**EXTRACT TO READ:**
=-=-=-=-=

  4. Anne, thank you so much for your honesty and for sharing how you experienced lack of emotional support because of self-inflicted isolation. I did the same thing after losing our son to suicide 10 years ago. Thank you, too, for providing such a broad network to support others in this, their time of greatest need. You are a God-send, for sure.

  5. My son gave me your book to read a month ago after attending your seminar in Avon Colorado. I picked it up and put it down after the first 2 chapters only because I could not read thru my tears. Finally I finished it today. I also had a son who committed suicide 1 year 4 months ago (not that im counting) and it was his twin brother that gave me the book to read. I want to thank u for sharing your story, I know it must of been hard, lucky for all of us u did.

    1. Debbie-thank you so match for taking the time to find me and tell me that. I don’t give it to people right after because the first part is hard. And it’s takes those who’ve lost someone to suicide a while to be able to step back and understand the perspective. Funny how it filters down through my readers. It was hard but also cathartic to write. But I feel a real sense of pride and healing from having done it. And then there are people like you who reinforce the reason I did.
=-=-=-=-=
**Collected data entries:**
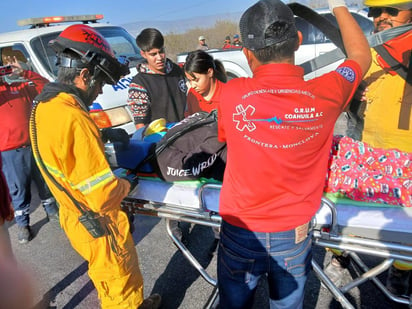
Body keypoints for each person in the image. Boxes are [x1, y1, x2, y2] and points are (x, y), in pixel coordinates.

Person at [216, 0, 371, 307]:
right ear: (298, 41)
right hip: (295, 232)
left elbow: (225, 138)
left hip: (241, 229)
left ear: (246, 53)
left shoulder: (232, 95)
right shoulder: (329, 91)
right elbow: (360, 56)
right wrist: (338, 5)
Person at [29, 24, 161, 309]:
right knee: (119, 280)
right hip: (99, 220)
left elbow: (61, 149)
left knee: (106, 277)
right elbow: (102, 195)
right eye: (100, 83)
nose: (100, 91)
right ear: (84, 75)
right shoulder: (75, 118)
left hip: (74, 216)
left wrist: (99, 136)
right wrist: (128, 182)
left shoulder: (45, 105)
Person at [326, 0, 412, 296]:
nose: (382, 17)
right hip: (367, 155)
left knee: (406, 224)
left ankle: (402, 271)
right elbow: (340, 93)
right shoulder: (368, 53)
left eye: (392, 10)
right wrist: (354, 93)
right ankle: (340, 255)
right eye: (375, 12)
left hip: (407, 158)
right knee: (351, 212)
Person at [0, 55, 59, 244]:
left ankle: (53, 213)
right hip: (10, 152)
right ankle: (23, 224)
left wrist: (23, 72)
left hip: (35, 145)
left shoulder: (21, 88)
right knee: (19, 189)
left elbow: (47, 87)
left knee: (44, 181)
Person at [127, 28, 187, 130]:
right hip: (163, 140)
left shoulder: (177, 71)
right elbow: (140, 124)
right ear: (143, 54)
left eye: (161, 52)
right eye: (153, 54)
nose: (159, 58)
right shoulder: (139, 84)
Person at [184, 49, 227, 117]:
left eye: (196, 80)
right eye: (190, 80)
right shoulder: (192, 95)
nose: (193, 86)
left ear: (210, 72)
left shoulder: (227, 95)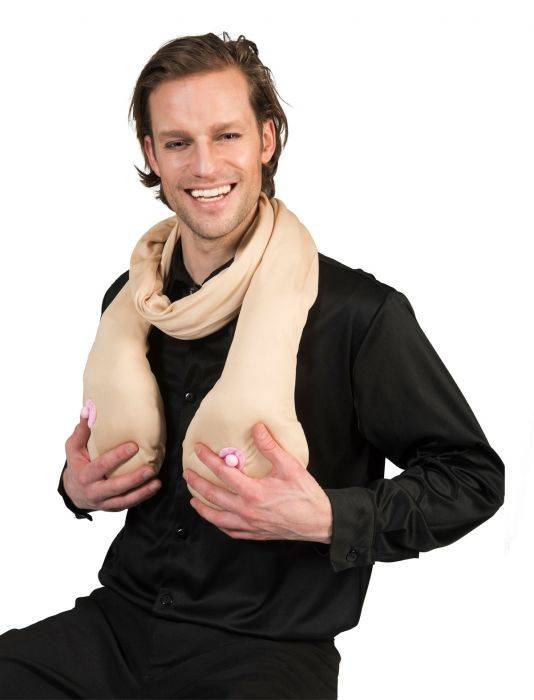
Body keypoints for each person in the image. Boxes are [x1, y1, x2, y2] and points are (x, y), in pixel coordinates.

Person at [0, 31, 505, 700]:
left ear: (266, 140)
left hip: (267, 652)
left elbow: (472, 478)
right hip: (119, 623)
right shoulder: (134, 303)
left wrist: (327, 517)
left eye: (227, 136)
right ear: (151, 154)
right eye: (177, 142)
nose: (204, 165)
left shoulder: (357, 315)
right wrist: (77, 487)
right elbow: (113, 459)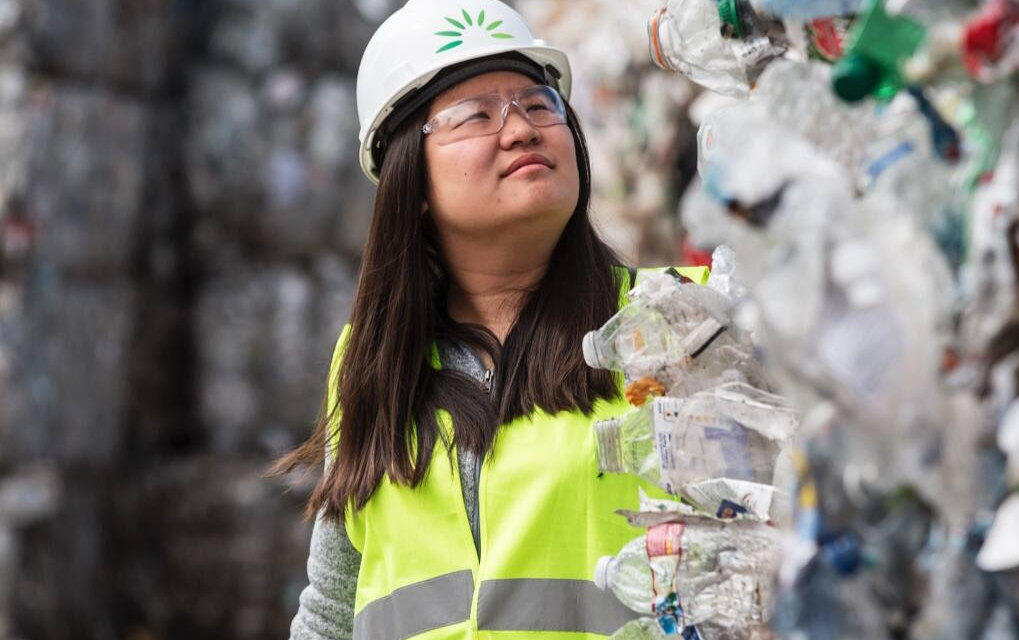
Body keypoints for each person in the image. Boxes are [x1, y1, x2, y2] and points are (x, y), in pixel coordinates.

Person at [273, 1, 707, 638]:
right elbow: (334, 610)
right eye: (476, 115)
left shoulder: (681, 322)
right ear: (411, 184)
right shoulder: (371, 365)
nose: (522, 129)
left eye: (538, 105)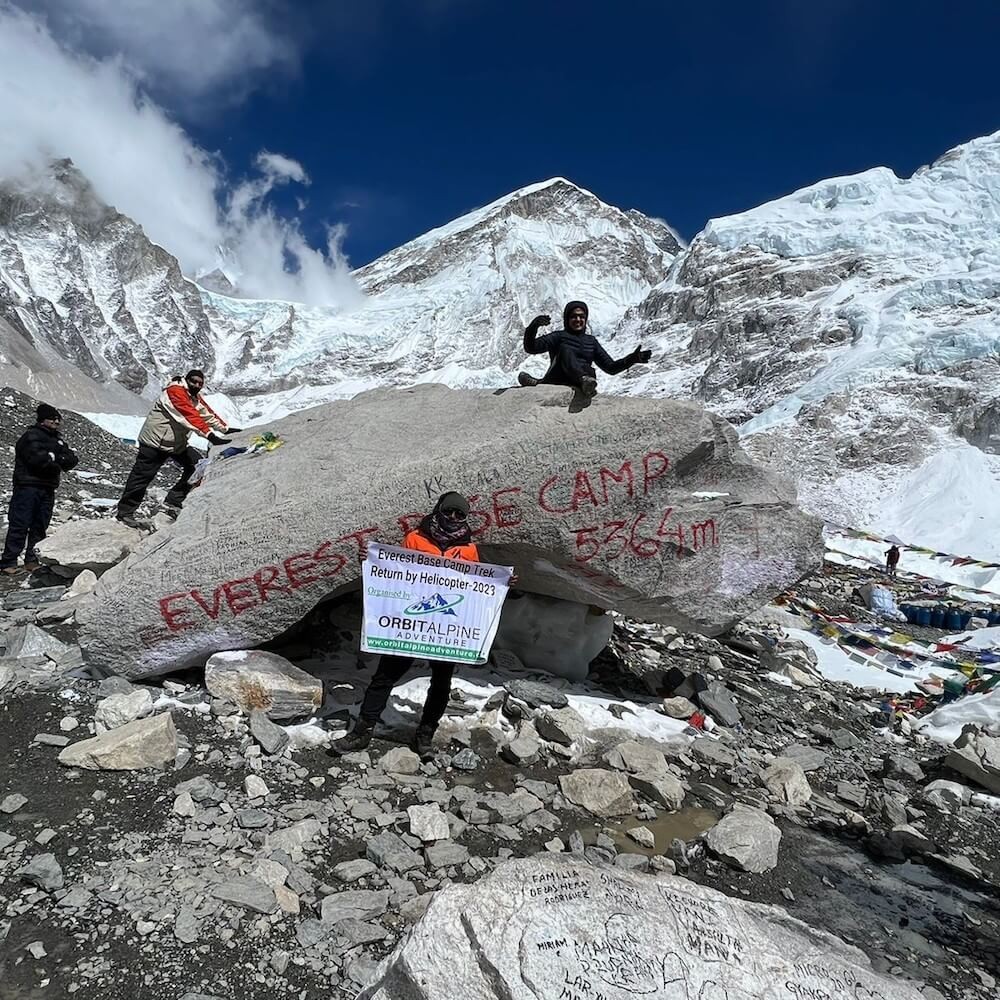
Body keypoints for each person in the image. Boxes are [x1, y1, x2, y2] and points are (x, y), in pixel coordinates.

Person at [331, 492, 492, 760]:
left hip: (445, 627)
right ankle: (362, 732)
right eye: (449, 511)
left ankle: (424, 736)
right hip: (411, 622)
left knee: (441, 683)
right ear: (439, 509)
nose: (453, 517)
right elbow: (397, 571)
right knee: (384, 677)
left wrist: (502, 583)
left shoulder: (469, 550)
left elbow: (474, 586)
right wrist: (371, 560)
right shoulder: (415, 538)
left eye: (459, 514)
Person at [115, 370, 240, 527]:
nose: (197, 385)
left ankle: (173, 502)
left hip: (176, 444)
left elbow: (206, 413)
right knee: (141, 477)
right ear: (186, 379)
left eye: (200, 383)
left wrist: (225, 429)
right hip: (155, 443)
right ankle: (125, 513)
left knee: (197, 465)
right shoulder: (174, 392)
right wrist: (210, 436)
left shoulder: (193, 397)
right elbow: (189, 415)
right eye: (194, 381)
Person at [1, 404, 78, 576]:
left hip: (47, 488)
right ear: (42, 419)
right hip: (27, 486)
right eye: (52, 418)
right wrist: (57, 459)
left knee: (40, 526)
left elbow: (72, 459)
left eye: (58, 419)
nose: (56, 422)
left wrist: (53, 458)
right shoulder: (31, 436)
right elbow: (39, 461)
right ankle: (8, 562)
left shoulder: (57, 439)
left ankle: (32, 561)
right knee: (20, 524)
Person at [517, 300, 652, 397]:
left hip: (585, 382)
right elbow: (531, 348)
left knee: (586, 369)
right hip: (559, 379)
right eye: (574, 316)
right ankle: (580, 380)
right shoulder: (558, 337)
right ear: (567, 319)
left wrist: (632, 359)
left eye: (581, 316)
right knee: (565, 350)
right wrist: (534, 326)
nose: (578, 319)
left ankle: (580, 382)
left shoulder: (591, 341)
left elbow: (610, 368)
=-=-=-=-=
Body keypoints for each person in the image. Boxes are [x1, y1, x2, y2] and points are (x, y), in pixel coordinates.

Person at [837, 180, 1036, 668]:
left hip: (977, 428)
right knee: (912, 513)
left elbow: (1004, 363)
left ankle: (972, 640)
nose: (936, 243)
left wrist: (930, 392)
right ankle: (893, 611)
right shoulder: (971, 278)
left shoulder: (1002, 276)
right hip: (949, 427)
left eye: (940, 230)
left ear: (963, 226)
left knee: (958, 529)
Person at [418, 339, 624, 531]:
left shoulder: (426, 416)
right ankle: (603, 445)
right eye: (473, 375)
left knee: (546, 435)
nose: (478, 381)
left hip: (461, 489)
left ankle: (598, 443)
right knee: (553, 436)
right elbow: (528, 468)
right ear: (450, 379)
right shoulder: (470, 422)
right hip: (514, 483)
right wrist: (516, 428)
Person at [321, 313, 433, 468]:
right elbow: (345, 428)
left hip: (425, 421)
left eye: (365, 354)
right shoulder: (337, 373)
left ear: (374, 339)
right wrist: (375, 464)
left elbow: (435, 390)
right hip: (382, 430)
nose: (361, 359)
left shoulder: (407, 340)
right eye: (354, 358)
=-=-=-=-=
**PROBLEM REQUIREMENTS:** Repeat the part of the comments starting with "4. Anne, thank" and going on through "of us u did.", word for word.

**SOLUTION:**
4. Anne, thank you so much for your honesty and for sharing how you experienced lack of emotional support because of self-inflicted isolation. I did the same thing after losing our son to suicide 10 years ago. Thank you, too, for providing such a broad network to support others in this, their time of greatest need. You are a God-send, for sure.

  5. My son gave me your book to read a month ago after attending your seminar in Avon Colorado. I picked it up and put it down after the first 2 chapters only because I could not read thru my tears. Finally I finished it today. I also had a son who committed suicide 1 year 4 months ago (not that im counting) and it was his twin brother that gave me the book to read. I want to thank u for sharing your story, I know it must of been hard, lucky for all of us u did.